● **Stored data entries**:
◇ ◇ ◇ ◇ ◇ ◇ ◇
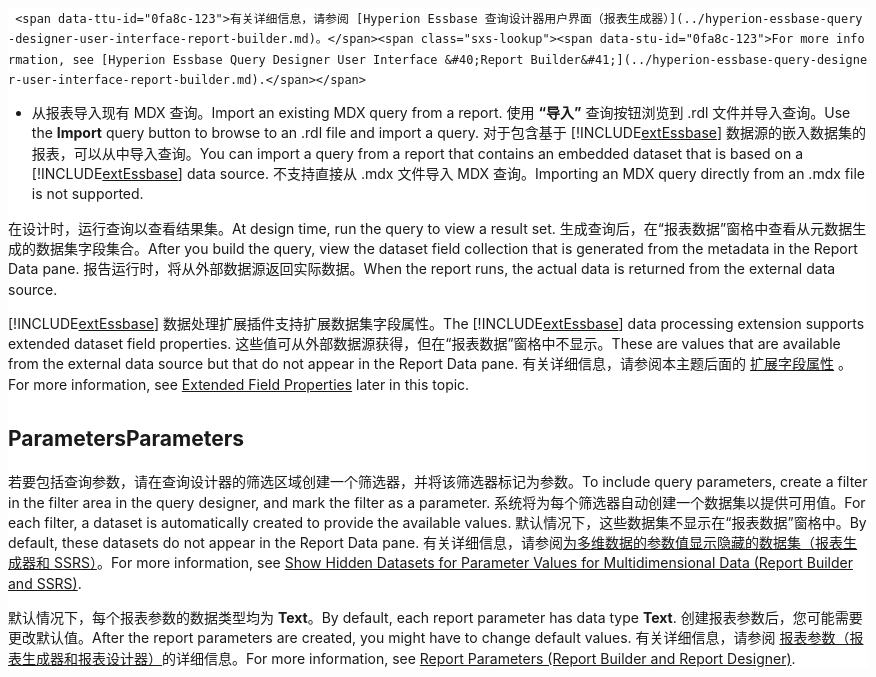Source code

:      <span data-ttu-id="0fa8c-123">有关详细信息，请参阅 [Hyperion Essbase 查询设计器用户界面（报表生成器）](../hyperion-essbase-query-designer-user-interface-report-builder.md)。</span><span class="sxs-lookup"><span data-stu-id="0fa8c-123">For more information, see [Hyperion Essbase Query Designer User Interface &#40;Report Builder&#41;](../hyperion-essbase-query-designer-user-interface-report-builder.md).</span></span>  
  
-   <span data-ttu-id="0fa8c-124">从报表导入现有 MDX 查询。</span><span class="sxs-lookup"><span data-stu-id="0fa8c-124">Import an existing MDX query from a report.</span></span> <span data-ttu-id="0fa8c-125">使用 **“导入”** 查询按钮浏览到 .rdl 文件并导入查询。</span><span class="sxs-lookup"><span data-stu-id="0fa8c-125">Use the **Import** query button to browse to an .rdl file and import a query.</span></span> <span data-ttu-id="0fa8c-126">对于包含基于 [!INCLUDE[extEssbase](../../includes/extessbase-md.md)] 数据源的嵌入数据集的报表，可以从中导入查询。</span><span class="sxs-lookup"><span data-stu-id="0fa8c-126">You can import a query from a report that contains an embedded dataset that is based on a [!INCLUDE[extEssbase](../../includes/extessbase-md.md)] data source.</span></span> <span data-ttu-id="0fa8c-127">不支持直接从 .mdx 文件导入 MDX 查询。</span><span class="sxs-lookup"><span data-stu-id="0fa8c-127">Importing an MDX query directly from an .mdx file is not supported.</span></span>  
  
 <span data-ttu-id="0fa8c-128">在设计时，运行查询以查看结果集。</span><span class="sxs-lookup"><span data-stu-id="0fa8c-128">At design time, run the query to view a result set.</span></span> <span data-ttu-id="0fa8c-129">生成查询后，在“报表数据”窗格中查看从元数据生成的数据集字段集合。</span><span class="sxs-lookup"><span data-stu-id="0fa8c-129">After you build the query, view the dataset field collection that is generated from the metadata in the Report Data pane.</span></span> <span data-ttu-id="0fa8c-130">报告运行时，将从外部数据源返回实际数据。</span><span class="sxs-lookup"><span data-stu-id="0fa8c-130">When the report runs, the actual data is returned from the external data source.</span></span>  
  
 <span data-ttu-id="0fa8c-131">[!INCLUDE[extEssbase](../../includes/extessbase-md.md)] 数据处理扩展插件支持扩展数据集字段属性。</span><span class="sxs-lookup"><span data-stu-id="0fa8c-131">The [!INCLUDE[extEssbase](../../includes/extessbase-md.md)] data processing extension supports extended dataset field properties.</span></span> <span data-ttu-id="0fa8c-132">这些值可从外部数据源获得，但在“报表数据”窗格中不显示。</span><span class="sxs-lookup"><span data-stu-id="0fa8c-132">These are values that are available from the external data source but that do not appear in the Report Data pane.</span></span> <span data-ttu-id="0fa8c-133">有关详细信息，请参阅本主题后面的 [扩展字段属性](#Extended) 。</span><span class="sxs-lookup"><span data-stu-id="0fa8c-133">For more information, see [Extended Field Properties](#Extended) later in this topic.</span></span>  
  
  
##  <a name="parameters"></a><a name="Parameters"></a> <span data-ttu-id="0fa8c-134">Parameters</span><span class="sxs-lookup"><span data-stu-id="0fa8c-134">Parameters</span></span>  
 <span data-ttu-id="0fa8c-135">若要包括查询参数，请在查询设计器的筛选区域创建一个筛选器，并将该筛选器标记为参数。</span><span class="sxs-lookup"><span data-stu-id="0fa8c-135">To include query parameters, create a filter in the filter area in the query designer, and mark the filter as a parameter.</span></span> <span data-ttu-id="0fa8c-136">系统将为每个筛选器自动创建一个数据集以提供可用值。</span><span class="sxs-lookup"><span data-stu-id="0fa8c-136">For each filter, a dataset is automatically created to provide the available values.</span></span> <span data-ttu-id="0fa8c-137">默认情况下，这些数据集不显示在“报表数据”窗格中。</span><span class="sxs-lookup"><span data-stu-id="0fa8c-137">By default, these datasets do not appear in the Report Data pane.</span></span> <span data-ttu-id="0fa8c-138">有关详细信息，请参阅[为多维数据的参数值显示隐藏的数据集（报表生成器和 SSRS）](show-hidden-datasets-for-parameter-values-multidimensional-data.md)。</span><span class="sxs-lookup"><span data-stu-id="0fa8c-138">For more information, see [Show Hidden Datasets for Parameter Values for Multidimensional Data &#40;Report Builder and SSRS&#41;](show-hidden-datasets-for-parameter-values-multidimensional-data.md).</span></span>  
  
 <span data-ttu-id="0fa8c-139">默认情况下，每个报表参数的数据类型均为 **Text**。</span><span class="sxs-lookup"><span data-stu-id="0fa8c-139">By default, each report parameter has data type **Text**.</span></span> <span data-ttu-id="0fa8c-140">创建报表参数后，您可能需要更改默认值。</span><span class="sxs-lookup"><span data-stu-id="0fa8c-140">After the report parameters are created, you might have to change default values.</span></span> <span data-ttu-id="0fa8c-141">有关详细信息，请参阅 [报表参数（报表生成器和报表设计器）](../report-design/report-parameters-report-builder-and-report-designer.md)的详细信息。</span><span class="sxs-lookup"><span data-stu-id="0fa8c-141">For more information, see [Report Parameters &#40;Report Builder and Report Designer&#41;](../report-design/report-parameters-report-builder-and-report-designer.md).</span></span>  
  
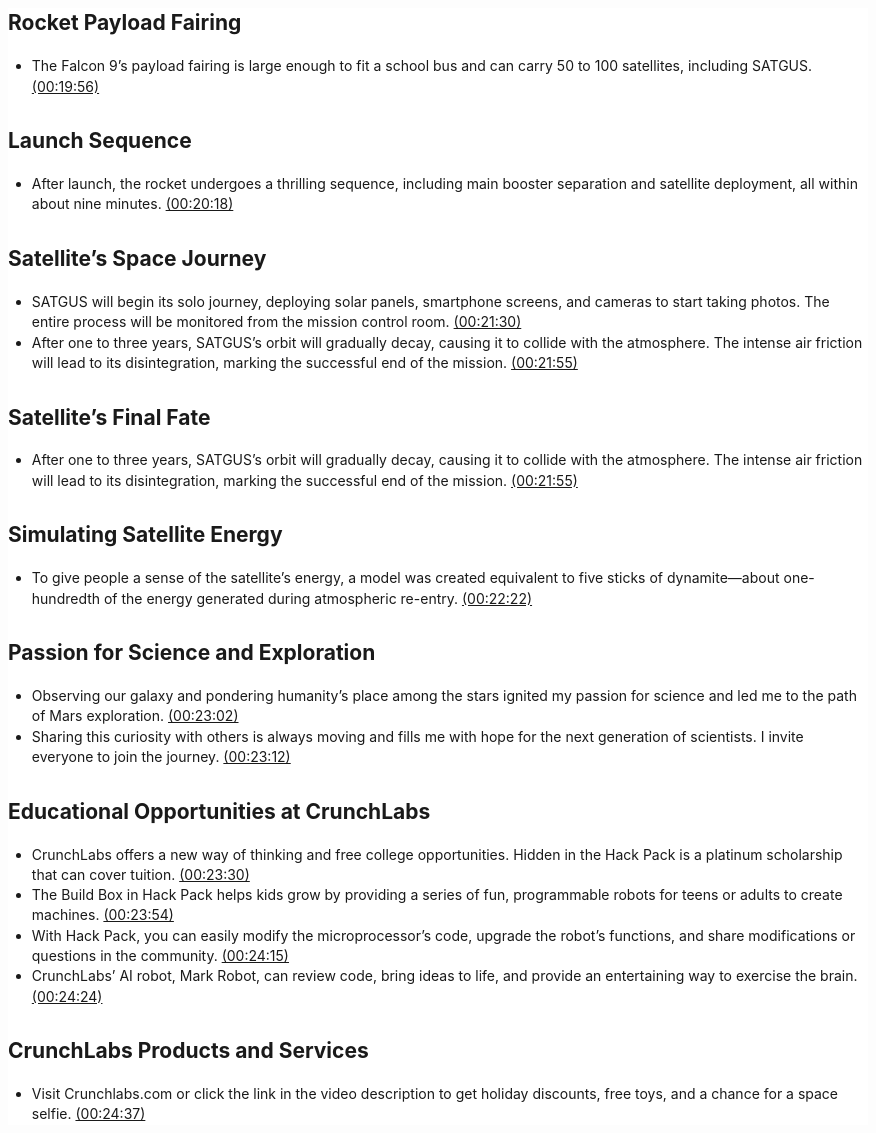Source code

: ## Rocket Payload Fairing  
- The Falcon 9’s payload fairing is large enough to fit a school bus and can carry 50 to 100 satellites, including SATGUS. [(00:19:56)](https://www.youtube.com/watch?v=6KcV1C1Ui5s&t=1196s)  

## Launch Sequence  
- After launch, the rocket undergoes a thrilling sequence, including main booster separation and satellite deployment, all within about nine minutes. [(00:20:18)](https://www.youtube.com/watch?v=6KcV1C1Ui5s&t=1218s)  

## Satellite’s Space Journey  
- SATGUS will begin its solo journey, deploying solar panels, smartphone screens, and cameras to start taking photos. The entire process will be monitored from the mission control room. [(00:21:30)](https://www.youtube.com/watch?v=6KcV1C1Ui5s&t=1290s)  
- After one to three years, SATGUS’s orbit will gradually decay, causing it to collide with the atmosphere. The intense air friction will lead to its disintegration, marking the successful end of the mission. [(00:21:55)](https://www.youtube.com/watch?v=6KcV1C1Ui5s&t=1315s)  

## Satellite’s Final Fate  
- After one to three years, SATGUS’s orbit will gradually decay, causing it to collide with the atmosphere. The intense air friction will lead to its disintegration, marking the successful end of the mission. [(00:21:55)](https://www.youtube.com/watch?v=6KcV1C1Ui5s&t=1315s)  

## Simulating Satellite Energy  
- To give people a sense of the satellite’s energy, a model was created equivalent to five sticks of dynamite—about one-hundredth of the energy generated during atmospheric re-entry. [(00:22:22)](https://www.youtube.com/watch?v=6KcV1C1Ui5s&t=1342s)  

## Passion for Science and Exploration  
- Observing our galaxy and pondering humanity’s place among the stars ignited my passion for science and led me to the path of Mars exploration. [(00:23:02)](https://www.youtube.com/watch?v=6KcV1C1Ui5s&t=1382s)  
- Sharing this curiosity with others is always moving and fills me with hope for the next generation of scientists. I invite everyone to join the journey. [(00:23:12)](https://www.youtube.com/watch?v=6KcV1C1Ui5s&t=1392s)  

## Educational Opportunities at CrunchLabs  
- CrunchLabs offers a new way of thinking and free college opportunities. Hidden in the Hack Pack is a platinum scholarship that can cover tuition. [(00:23:30)](https://www.youtube.com/watch?v=6KcV1C1Ui5s&t=1410s)  
- The Build Box in Hack Pack helps kids grow by providing a series of fun, programmable robots for teens or adults to create machines. [(00:23:54)](https://www.youtube.com/watch?v=6KcV1C1Ui5s&t=1434s)  
- With Hack Pack, you can easily modify the microprocessor’s code, upgrade the robot’s functions, and share modifications or questions in the community. [(00:24:15)](https://www.youtube.com/watch?v=6KcV1C1Ui5s&t=1455s)  
- CrunchLabs’ AI robot, Mark Robot, can review code, bring ideas to life, and provide an entertaining way to exercise the brain. [(00:24:24)](https://www.youtube.com/watch?v=6KcV1C1Ui5s&t=1464s)  

## CrunchLabs Products and Services  
- Visit Crunchlabs.com or click the link in the video description to get holiday discounts, free toys, and a chance for a space selfie. [(00:24:37)](https://www.youtube.com/watch?v=6KcV1C1Ui5s&t=1477s)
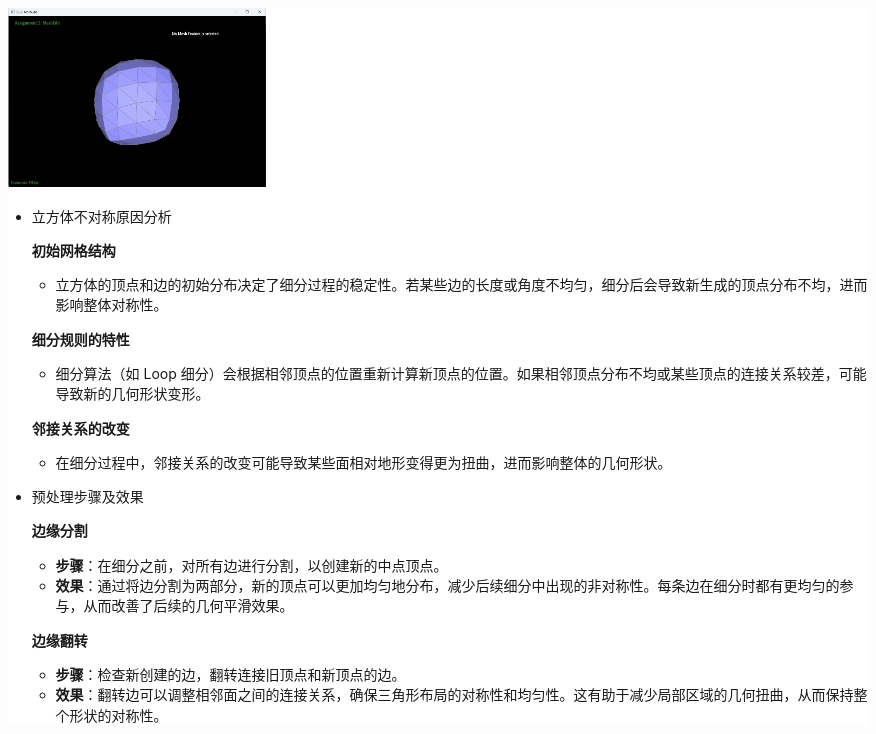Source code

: <img src="./.assets/cube3.png" width="30%" style="display:inline-block;" />

- 立方体不对称原因分析

  **初始网格结构**

  - 立方体的顶点和边的初始分布决定了细分过程的稳定性。若某些边的长度或角度不均匀，细分后会导致新生成的顶点分布不均，进而影响整体对称性。

  **细分规则的特性**

  - 细分算法（如 Loop 细分）会根据相邻顶点的位置重新计算新顶点的位置。如果相邻顶点分布不均或某些顶点的连接关系较差，可能导致新的几何形状变形。

  **邻接关系的改变**

  - 在细分过程中，邻接关系的改变可能导致某些面相对地形变得更为扭曲，进而影响整体的几何形状。

- 预处理步骤及效果

  **边缘分割**

  - **步骤**：在细分之前，对所有边进行分割，以创建新的中点顶点。
  - **效果**：通过将边分割为两部分，新的顶点可以更加均匀地分布，减少后续细分中出现的非对称性。每条边在细分时都有更均匀的参与，从而改善了后续的几何平滑效果。

  **边缘翻转**

  - **步骤**：检查新创建的边，翻转连接旧顶点和新顶点的边。
  - **效果**：翻转边可以调整相邻面之间的连接关系，确保三角形布局的对称性和均匀性。这有助于减少局部区域的几何扭曲，从而保持整个形状的对称性。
◇ ◇ ◇ ◇ ◇ ◇ ◇
● **What the task requires**:
Reproduce the listing verbatim from the line containing "default, each report" through the line containing "- After launch, the", including both of those lines. Omit the pictures from your reproduction.

● **Exercise output**:
 <span data-ttu-id="0fa8c-139">默认情况下，每个报表参数的数据类型均为 **Text**。</span><span class="sxs-lookup"><span data-stu-id="0fa8c-139">By default, each report parameter has data type **Text**.</span></span> <span data-ttu-id="0fa8c-140">创建报表参数后，您可能需要更改默认值。</span><span class="sxs-lookup"><span data-stu-id="0fa8c-140">After the report parameters are created, you might have to change default values.</span></span> <span data-ttu-id="0fa8c-141">有关详细信息，请参阅 [报表参数（报表生成器和报表设计器）](../report-design/report-parameters-report-builder-and-report-designer.md)的详细信息。</span><span class="sxs-lookup"><span data-stu-id="0fa8c-141">For more information, see [Report Parameters &#40;Report Builder and Report Designer&#41;](../report-design/report-parameters-report-builder-and-report-designer.md).</span></span>  
  
Source code

: ## Rocket Payload Fairing  
- The Falcon 9’s payload fairing is large enough to fit a school bus and can carry 50 to 100 satellites, including SATGUS. [(00:19:56)](https://www.youtube.com/watch?v=6KcV1C1Ui5s&t=1196s)  

## Launch Sequence  
- After launch, the rocket undergoes a thrilling sequence, including main booster separation and satellite deployment, all within about nine minutes. [(00:20:18)](https://www.youtube.com/watch?v=6KcV1C1Ui5s&t=1218s)  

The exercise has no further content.